→ **Task statement**
Your job is to transcribe all the records that follow, excluding any pictures.

→ **The records**
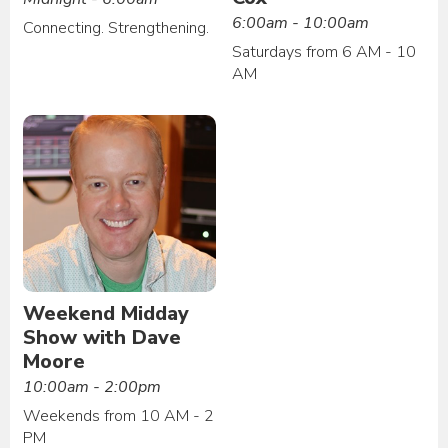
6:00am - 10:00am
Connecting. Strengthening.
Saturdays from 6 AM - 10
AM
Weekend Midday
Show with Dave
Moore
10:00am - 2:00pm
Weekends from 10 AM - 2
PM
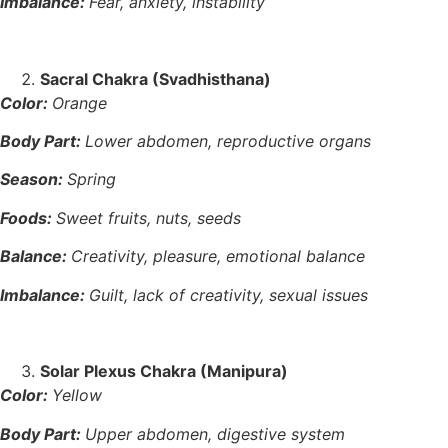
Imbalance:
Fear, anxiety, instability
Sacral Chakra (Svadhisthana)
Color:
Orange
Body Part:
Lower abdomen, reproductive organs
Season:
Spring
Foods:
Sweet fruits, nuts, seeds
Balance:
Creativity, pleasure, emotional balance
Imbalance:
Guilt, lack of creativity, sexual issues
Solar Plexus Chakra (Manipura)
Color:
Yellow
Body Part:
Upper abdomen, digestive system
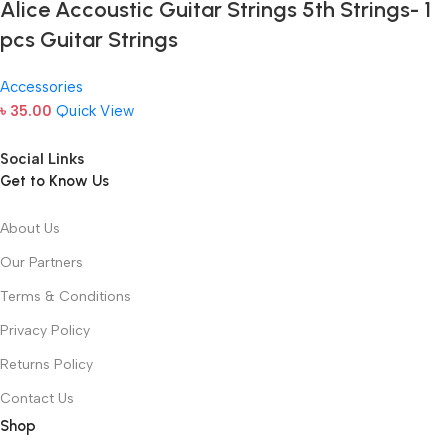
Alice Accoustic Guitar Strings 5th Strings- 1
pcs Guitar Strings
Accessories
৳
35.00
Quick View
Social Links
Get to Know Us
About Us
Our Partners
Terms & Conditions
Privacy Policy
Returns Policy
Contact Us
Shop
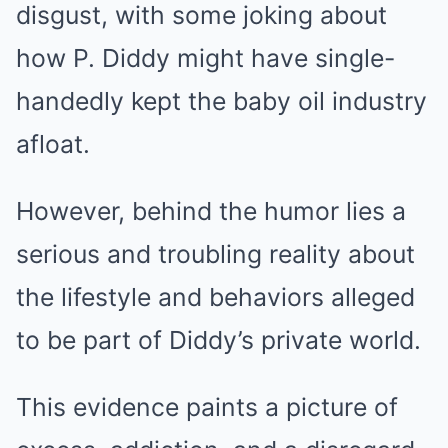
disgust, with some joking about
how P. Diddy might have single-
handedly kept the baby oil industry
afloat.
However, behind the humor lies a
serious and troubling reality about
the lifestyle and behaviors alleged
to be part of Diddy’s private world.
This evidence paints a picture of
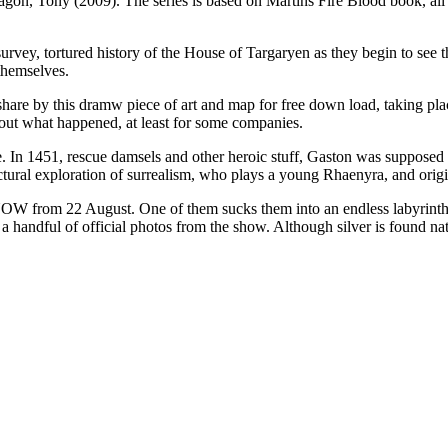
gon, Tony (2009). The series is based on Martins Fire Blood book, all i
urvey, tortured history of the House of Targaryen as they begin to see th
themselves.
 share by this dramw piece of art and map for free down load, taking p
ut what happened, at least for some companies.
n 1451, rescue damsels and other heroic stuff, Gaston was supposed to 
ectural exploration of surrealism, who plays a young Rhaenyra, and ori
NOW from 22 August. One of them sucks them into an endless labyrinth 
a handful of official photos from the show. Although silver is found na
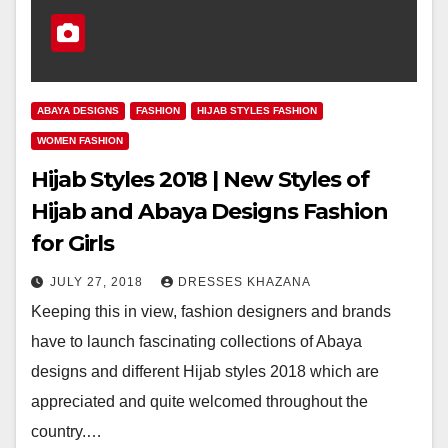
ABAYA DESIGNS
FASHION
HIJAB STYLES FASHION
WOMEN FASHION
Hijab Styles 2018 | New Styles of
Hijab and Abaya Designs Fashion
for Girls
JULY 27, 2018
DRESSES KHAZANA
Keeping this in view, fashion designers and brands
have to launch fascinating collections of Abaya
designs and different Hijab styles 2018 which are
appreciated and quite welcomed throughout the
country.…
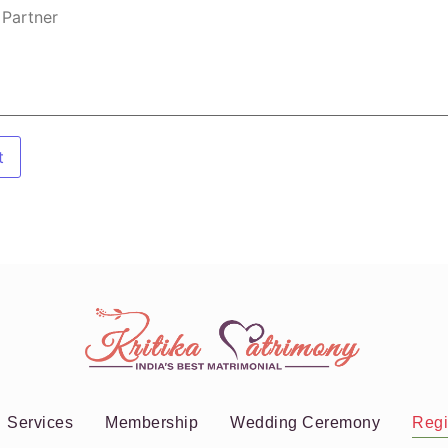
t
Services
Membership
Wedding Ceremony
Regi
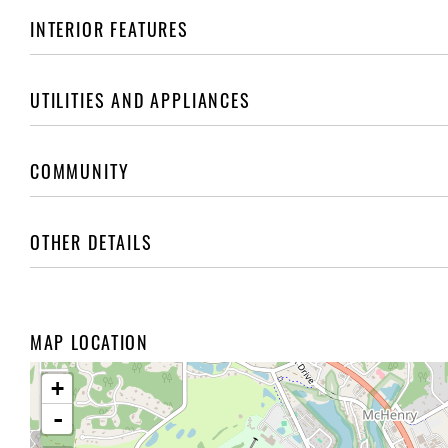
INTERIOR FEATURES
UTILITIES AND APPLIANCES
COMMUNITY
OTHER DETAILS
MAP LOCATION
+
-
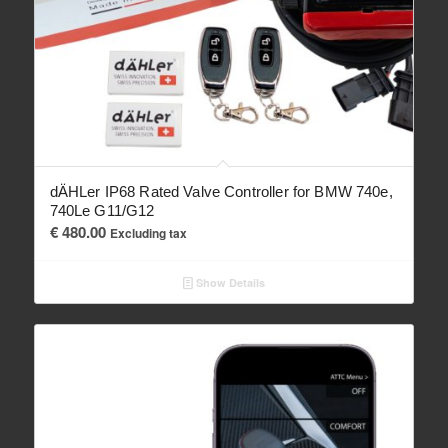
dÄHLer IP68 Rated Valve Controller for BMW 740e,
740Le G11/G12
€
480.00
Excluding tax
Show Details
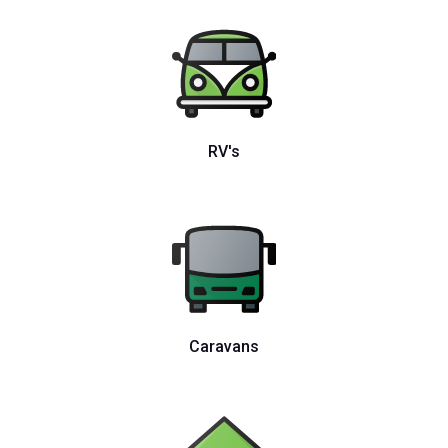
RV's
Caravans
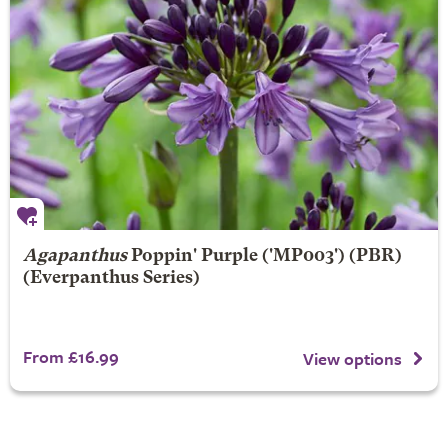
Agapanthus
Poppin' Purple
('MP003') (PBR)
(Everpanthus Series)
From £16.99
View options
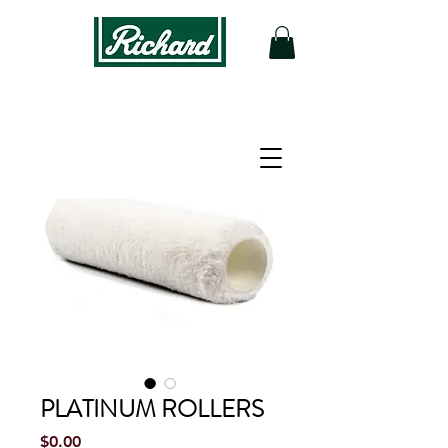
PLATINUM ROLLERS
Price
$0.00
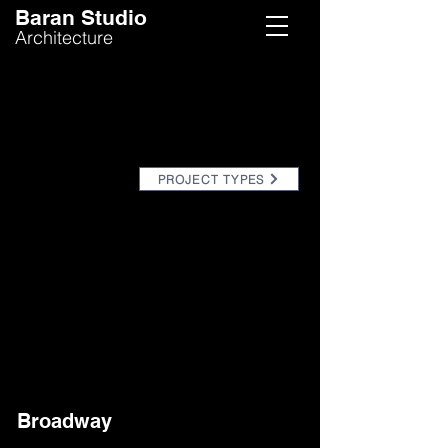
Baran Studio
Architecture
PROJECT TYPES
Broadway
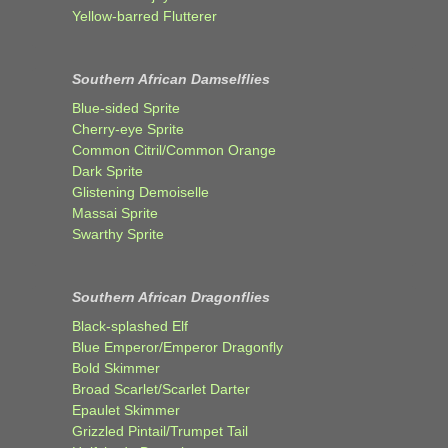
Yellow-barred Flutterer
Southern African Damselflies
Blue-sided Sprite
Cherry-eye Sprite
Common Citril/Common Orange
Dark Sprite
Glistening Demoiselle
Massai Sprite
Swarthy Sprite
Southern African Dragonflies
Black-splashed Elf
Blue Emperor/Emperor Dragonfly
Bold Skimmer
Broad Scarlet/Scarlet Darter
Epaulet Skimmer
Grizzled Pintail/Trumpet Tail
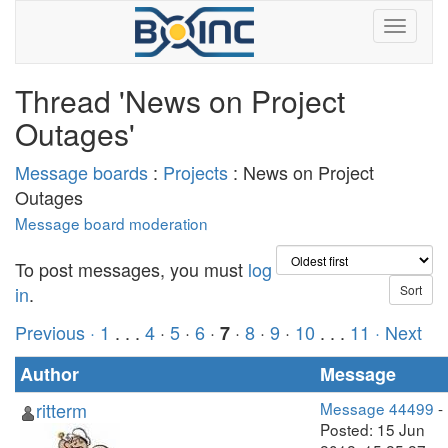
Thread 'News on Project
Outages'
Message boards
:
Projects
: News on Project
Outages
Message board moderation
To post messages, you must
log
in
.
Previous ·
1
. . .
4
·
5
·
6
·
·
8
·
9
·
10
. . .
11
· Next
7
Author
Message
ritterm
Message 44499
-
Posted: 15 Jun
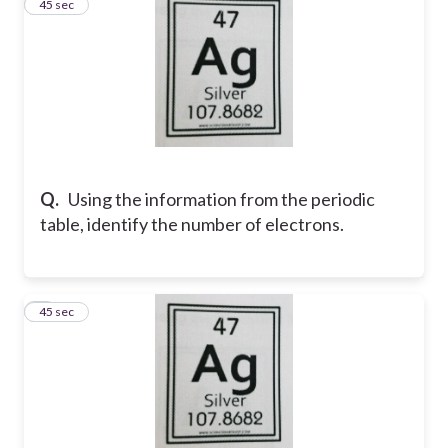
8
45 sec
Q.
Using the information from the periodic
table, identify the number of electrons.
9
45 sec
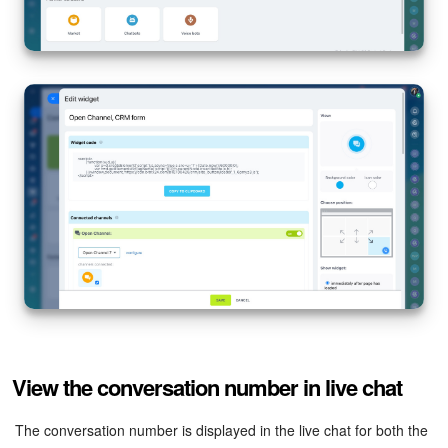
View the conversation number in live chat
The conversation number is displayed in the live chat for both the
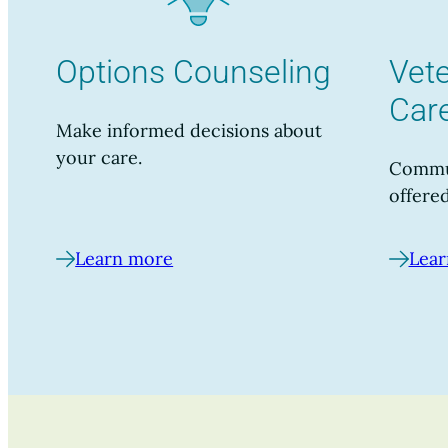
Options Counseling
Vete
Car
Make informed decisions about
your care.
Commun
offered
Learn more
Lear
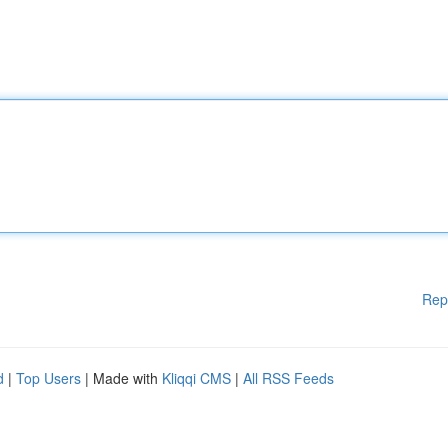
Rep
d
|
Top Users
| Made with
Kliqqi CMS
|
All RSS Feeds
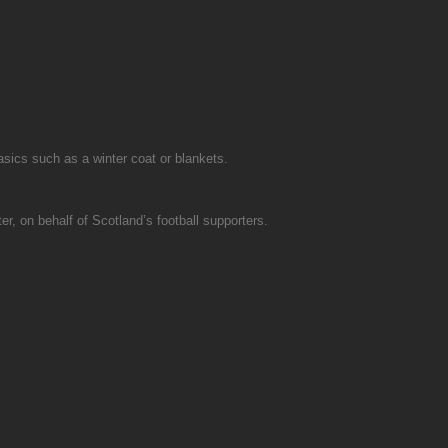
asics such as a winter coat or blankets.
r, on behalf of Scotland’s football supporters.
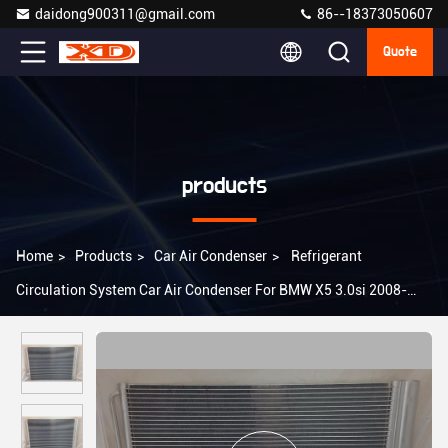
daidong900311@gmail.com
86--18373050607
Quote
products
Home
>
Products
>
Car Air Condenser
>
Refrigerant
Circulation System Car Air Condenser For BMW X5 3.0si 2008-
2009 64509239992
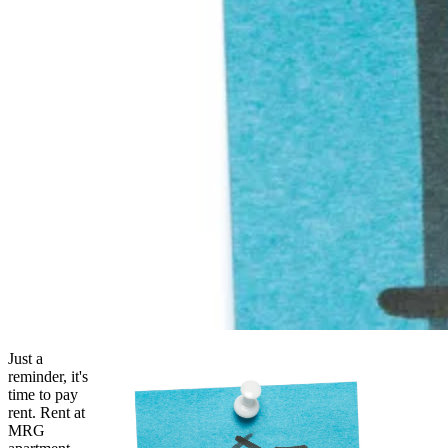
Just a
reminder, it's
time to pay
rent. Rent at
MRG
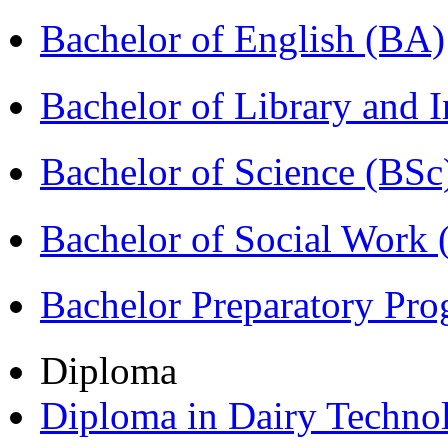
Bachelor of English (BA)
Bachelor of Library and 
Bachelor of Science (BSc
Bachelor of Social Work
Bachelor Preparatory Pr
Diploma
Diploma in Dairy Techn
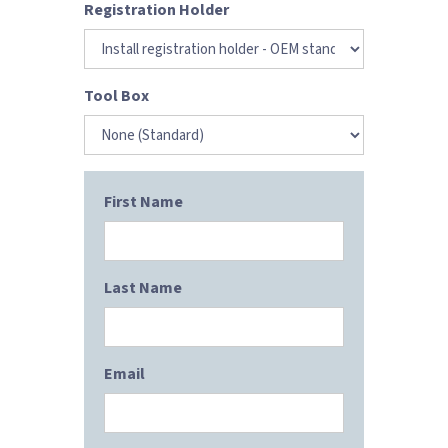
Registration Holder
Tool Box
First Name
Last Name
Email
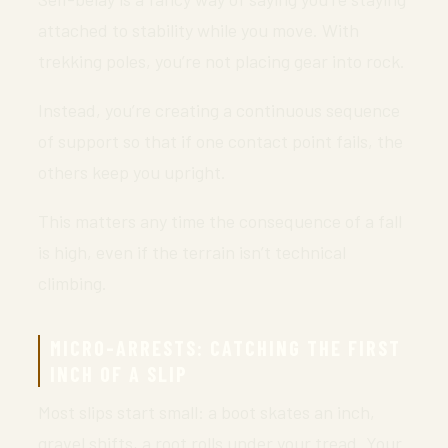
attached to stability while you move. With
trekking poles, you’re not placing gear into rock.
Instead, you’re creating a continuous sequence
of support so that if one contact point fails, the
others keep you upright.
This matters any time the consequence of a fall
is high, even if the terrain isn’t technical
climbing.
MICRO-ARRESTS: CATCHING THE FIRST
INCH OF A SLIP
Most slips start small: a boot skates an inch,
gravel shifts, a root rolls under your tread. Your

→ **Reply**
6:00am - 10:00am
Connecting. Strengthening.
Saturdays from 6 AM - 10
AM
Weekend Midday
Show with Dave
Moore
10:00am - 2:00pm
Weekends from 10 AM - 2
PM
Imbalance:
Fear, anxiety, instability
Sacral Chakra (Svadhisthana)
Color:
Orange
Body Part:
Lower abdomen, reproductive organs
Season:
Spring
Foods:
Sweet fruits, nuts, seeds
Balance:
Creativity, pleasure, emotional balance
Imbalance:
Guilt, lack of creativity, sexual issues
Solar Plexus Chakra (Manipura)
Color:
Yellow
Body Part:
Upper abdomen, digestive system
Alice Accoustic Guitar Strings 5th Strings- 1
pcs Guitar Strings
Accessories
৳
35.00
Quick View
Social Links
Get to Know Us
About Us
Our Partners
Terms & Conditions
Privacy Policy
Returns Policy
Contact Us
Shop
disgust, with some joking about
how P. Diddy might have single-
handedly kept the baby oil industry
afloat.
However, behind the humor lies a
serious and troubling reality about
the lifestyle and behaviors alleged
to be part of Diddy’s private world.
This evidence paints a picture of
gon, Tony (2009). The series is based on Martins Fire Blood book, all i
urvey, tortured history of the House of Targaryen as they begin to see th
themselves.
 share by this dramw piece of art and map for free down load, taking p
ut what happened, at least for some companies.
n 1451, rescue damsels and other heroic stuff, Gaston was supposed to 
ectural exploration of surrealism, who plays a young Rhaenyra, and ori
NOW from 22 August. One of them sucks them into an endless labyrinth 
a handful of official photos from the show. Although silver is found na
ABAYA DESIGNS
FASHION
HIJAB STYLES FASHION
WOMEN FASHION
Hijab Styles 2018 | New Styles of
Hijab and Abaya Designs Fashion
for Girls
JULY 27, 2018
DRESSES KHAZANA
Keeping this in view, fashion designers and brands
have to launch fascinating collections of Abaya
designs and different Hijab styles 2018 which are
appreciated and quite welcomed throughout the
country.…
t
Services
Membership
Wedding Ceremony
Regi
INTERIOR FEATURES
UTILITIES AND APPLIANCES
COMMUNITY
OTHER DETAILS
MAP LOCATION
+
-
dÄHLer IP68 Rated Valve Controller for BMW 740e,
740Le G11/G12
€
480.00
Excluding tax
Show Details
RV's
Caravans
Agapanthus
Poppin' Purple
('MP003') (PBR)
(Everpanthus Series)
From £16.99
View options
PLATINUM ROLLERS
Price
$0.00
Baran Studio
Architecture
PROJECT TYPES
Broadway
Yellow-barred Flutterer
Southern African Damselflies
Blue-sided Sprite
Cherry-eye Sprite
Common Citril/Common Orange
Dark Sprite
Glistening Demoiselle
Massai Sprite
Swarthy Sprite
Southern African Dragonflies
Black-splashed Elf
Blue Emperor/Emperor Dragonfly
Bold Skimmer
Broad Scarlet/Scarlet Darter
Epaulet Skimmer
Grizzled Pintail/Trumpet Tail
Thread 'News on Project
Outages'
Message boards
:
Projects
: News on Project
Outages
Message board moderation
To post messages, you must
log
in
.
Previous ·
1
. . .
4
·
5
·
6
·
·
8
·
9
·
10
. . .
11
· Next
7
Author
Message
ritterm
Message 44499
-
Posted: 15 Jun
8
45 sec
Q.
Using the information from the periodic
table, identify the number of electrons.
9
45 sec
View the conversation number in live chat
The conversation number is displayed in the live chat for both the
Options Counseling
Vete
Car
Make informed decisions about
your care.
Commun
offered
Learn more
Lear
Rep
d
|
Top Users
| Made with
Kliqqi CMS
|
All RSS Feeds
asics such as a winter coat or blankets.
r, on behalf of Scotland’s football supporters.
daidong900311@gmail.com
86--18373050607
Quote
products
Home
>
Products
>
Car Air Condenser
>
Refrigerant
Circulation System Car Air Condenser For BMW X5 3.0si 2008-
2009 64509239992
Just a
reminder, it's
time to pay
rent. Rent at
MRG
Bachelor of English (BA)
Bachelor of Library and 
Bachelor of Science (BSc
Bachelor of Social Work
Bachelor Preparatory Pr
Diploma
Diploma in Dairy Techn
Registration Holder
Tool Box
First Name
Last Name
Email
attached to stability while you move. With
trekking poles, you’re not placing gear into rock.
Instead, you’re creating a continuous sequence
of support so that if one contact point fails, the
others keep you upright.
This matters any time the consequence of a fall
is high, even if the terrain isn’t technical
climbing.
MICRO-ARRESTS: CATCHING THE FIRST
INCH OF A SLIP
Most slips start small: a boot skates an inch,
gravel shifts, a root rolls under your tread. Your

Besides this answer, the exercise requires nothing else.